You are viewing a plain text version of this content. The canonical link for it is here.
Posted to dev@tomcat.apache.org by Christopher Schultz <ch...@christopherschultz.net> on 2023/06/02 14:35:43 UTC
Potentially useful filter for debugging, etc.
All,
I've built a Filter for use with a client who has many environments,
many reverse proxies, and many application servers and were getting
confused about what was what.
Basically, it just adds a "Via" header as appropriate and has some
configurability to choose the header name, override the protocol and
server-name if requested, and to limit the number of IP-segments
reported in the value.
Would this be something useful to add to Tomcat?
-chris
---------------------------------------------------------------------
To unsubscribe, e-mail: dev-unsubscribe@tomcat.apache.org
For additional commands, e-mail: dev-help@tomcat.apache.org
Re: Potentially useful filter for debugging, etc.
Posted by Christopher Schultz <ch...@christopherschultz.net>.
All,
On 6/6/23 10:07, Christopher Schultz wrote:
> Mark,
>
> On 6/6/23 06:42, Mark Thomas wrote:
>> devOn 02/06/2023 18:55, Christopher Schultz wrote:
>>> Mark,
>>>
>>> On 6/2/23 11:00, Mark Thomas wrote:
>>>> On 02/06/2023 15:35, Christopher Schultz wrote:
>>>>> All,
>>>>>
>>>>> I've built a Filter for use with a client who has many
>>>>> environments, many reverse proxies, and many application servers
>>>>> and were getting confused about what was what.
>>>>>
>>>>> Basically, it just adds a "Via" header as appropriate and has some
>>>>> configurability to choose the header name, override the protocol
>>>>> and server-name if requested, and to limit the number of
>>>>> IP-segments reported in the value.
>>>>>
>>>>> Would this be something useful to add to Tomcat?
>>>>
>>>> That implies that Tomcat is acting as a reverse proxy. Given that
>>>> functionality isn't built into Tomcat, I'd expect whatever component
>>>> is providing the reverse proxy functionality to provide the Via
>>>> header and any other appropriate debug tools. It seems a little odd
>>>> to provide a debug tool with Tomcat for a feature that Tomcat
>>>> doesn't implement.
>>>
>>> I was thinking that Tomcat here was an origin server and reporting
>>> its own identity, etc. to the reverse-proxy, which would then add its
>>> own "Via" header.
>>
>> I'm a little confused about how this all works.
>
> Sorry, I think I didn't give enough explanation.
>
>> Shouldn't the reverse proxy add the Via header before forwarding the
>> request?
>>
>> Is the Filter adding a Via header? I read the original post as it was.
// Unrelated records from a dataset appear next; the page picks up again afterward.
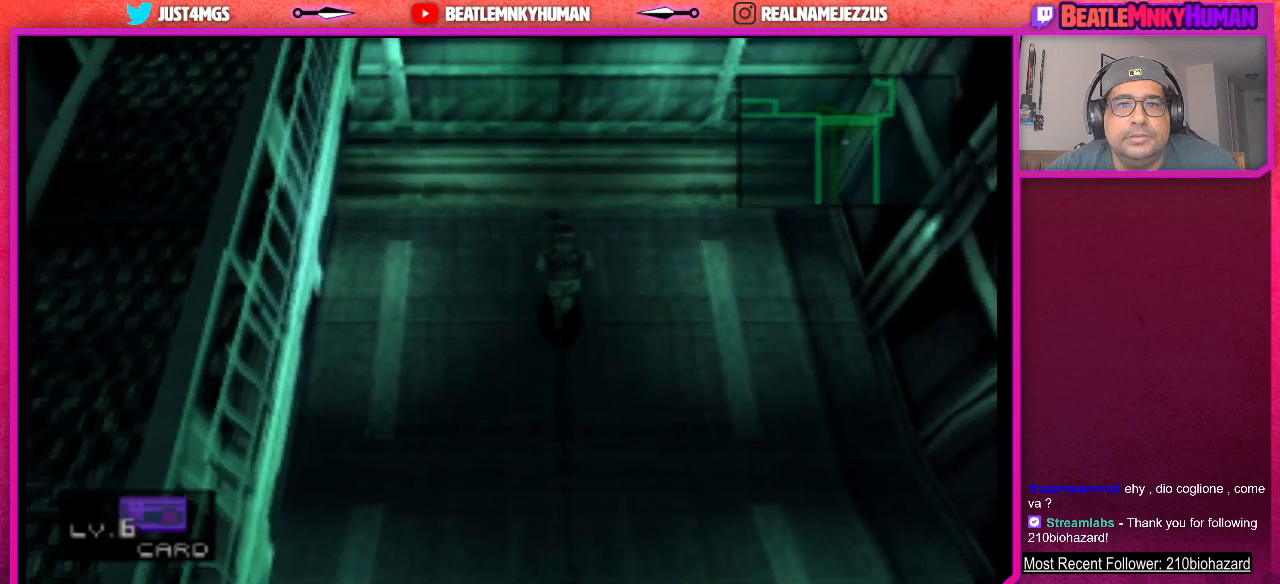
{"buttons": [], "left_stick": "center", "events": [[100, "SQUARE", "down"], [367, "SQUARE", "up"]]}
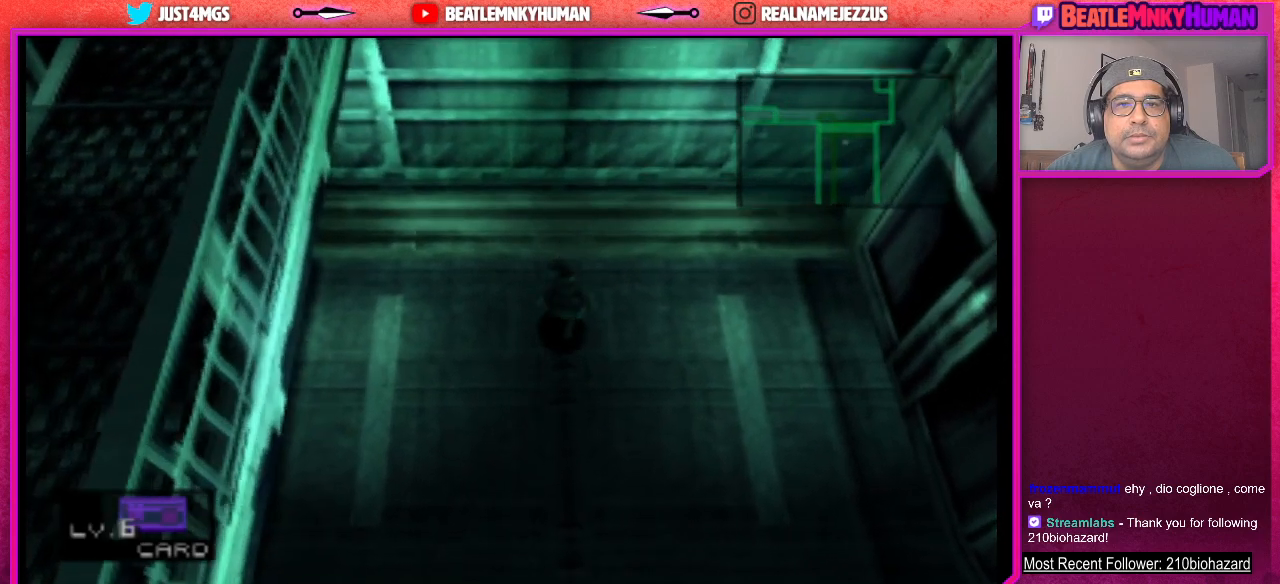
{"buttons": [], "left_stick": "center", "events": []}
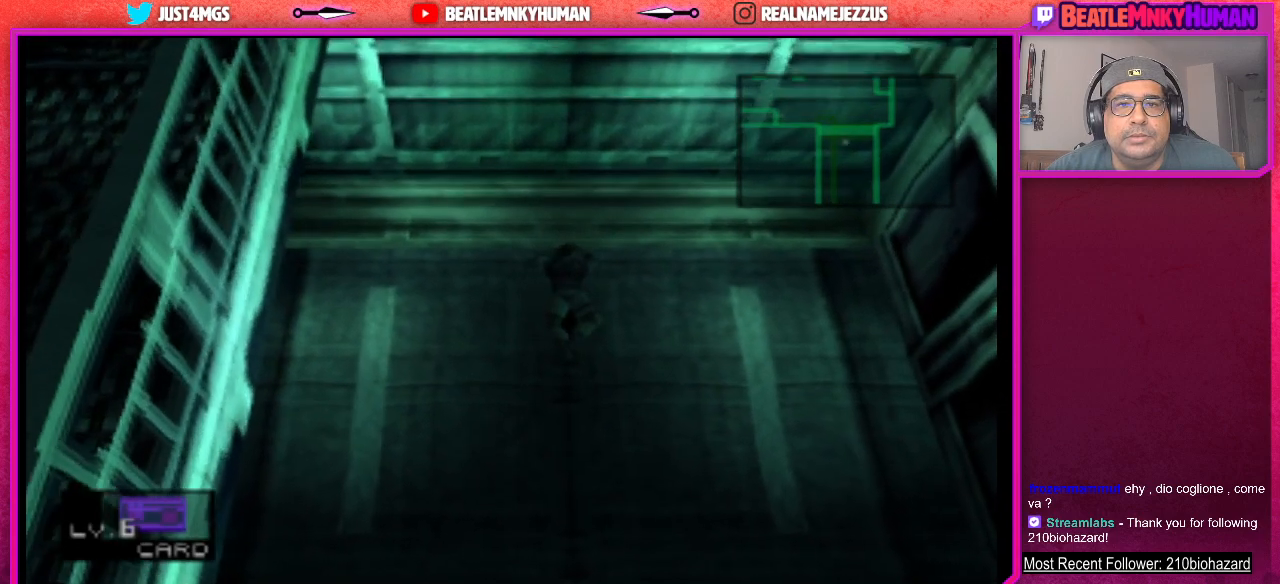
{"buttons": [], "left_stick": "center", "events": []}
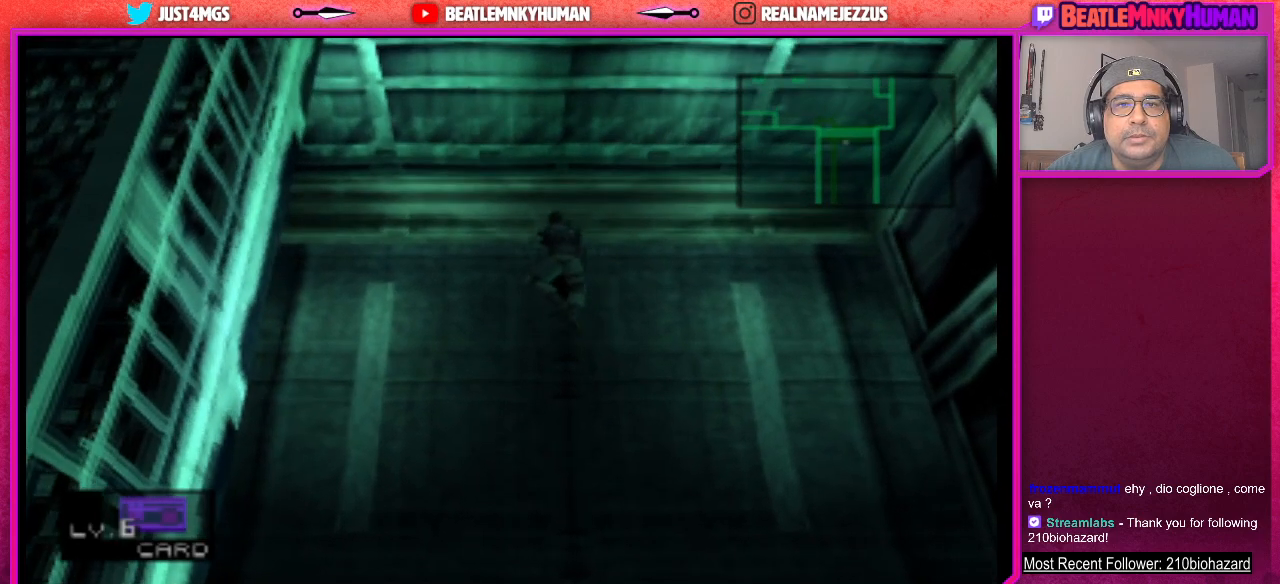
{"buttons": [], "left_stick": "center", "events": []}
>> But Via headers are for proxy's not origin servers.
>>
>> Maybe an example would help. Or a link to the Filter's source.
>
> It's possible that I may be abusing the HTTP Via header, but I don't
> think so.
>
> The idea was to provide information to the *client* about which servers
> are handling the request. The HTTP Via header seems to fit the billing,
> as a response-header and not a request-header. I'm not worried about
> request-headers at all, here.
>
> My Filter basically says 'add "Via: protocol/version myself" header to
> the response' and that's it. The reverse-proxy can augment the Via
> response header with its own. So for a simple setup where we have two
> web servers and two Tomcat servers cross-linked, the client might see a
> response header looking like this:
>
> Via: HTTP/1.1 web1, HTTP/1.1 tomcat2
>
>> I am generally in favour of adding Filters that are generally useful
>> but wary of things that appear to behave in unexpected ways.
>
> As you should be.
>
> I created this Filter to be used in a situation with multiple
> environments and where there are multiple reverse proxies between the
> client and the Tomcat server. We were tracking-down what we believed was
> a misconfiguration of one or more of the reverse-proxies that
> cross-linked environments and we needed to figure out which pair of
> reverse-proxy servers were being used in a simple way e.g. using curl.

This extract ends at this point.